The most interesting topic of conversation was bugs. Now, I'm sure most of you are very aware that GMO and pesticide laden produce are not the best items to consume. However, organic has a certain ick factor you just don't see a lot in a grocery store setting. We sat in the sun and partially shucked ears of corn, looking for some ick. And we found some. Corn Borers had visited every other ear. Most were at the top and a simple whack with a butcher knife took care of the problem. Others were buried deep. The farmer summed it up like this. "Let's consider that the occasional creature or evidence of them is like the canary in the mine. Absolute proof that all is well." Meaning that if you see a bug in your CSA box, proof positive that the produce has not been sprayed with poison. And, well, pick your poison. I choose the creepy crawlie poison. I can at least do a Mexican hat dance on them and chop of the evidence of their existence. Pesticides are doing damage within me that I can't see but may have to deal with the evidence of later. 
 
Our farm box contained:


Kohlrabi. (Delicious, snappy and almost the texture of raw potatoes or jicama.)  Sweet corn and TOMATOES. Dinner was pomodoro (tomatoes, garlic, basil) over pasta and with a glorious side of sweet corn. Yummo.

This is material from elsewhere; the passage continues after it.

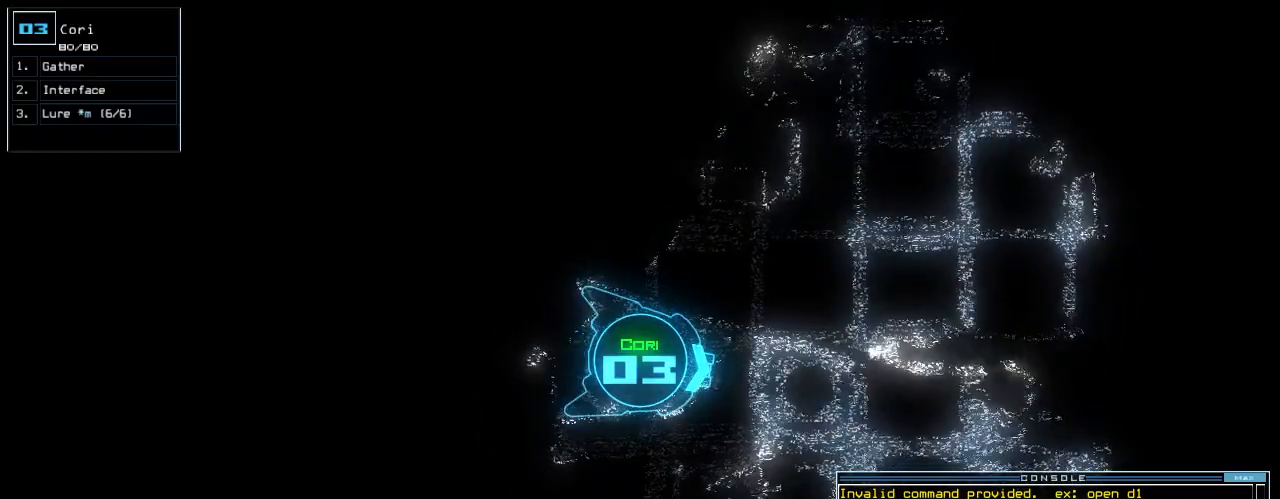
{"keys": [], "events": []}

(and not so yummo, other organic product of the bug variety)
And the bunnies. Well. They are stinking cute. See. 

By the way. The stay at the cabin was heavenly. The lake breeze took the edge off the higher than normal temperatures. Other than the 4th of July fireworks mosquito attack, it was fabulous. In Minnesota, mosquitoes are wicked big, band together in swarms, relentless, and come out as the sun goes sets. Bodies pelted us as we tried to get a gander of the fireworks over the water. Note to self: Take a beekeeper suit or mosquito netting to the lake if I want to be out after dark.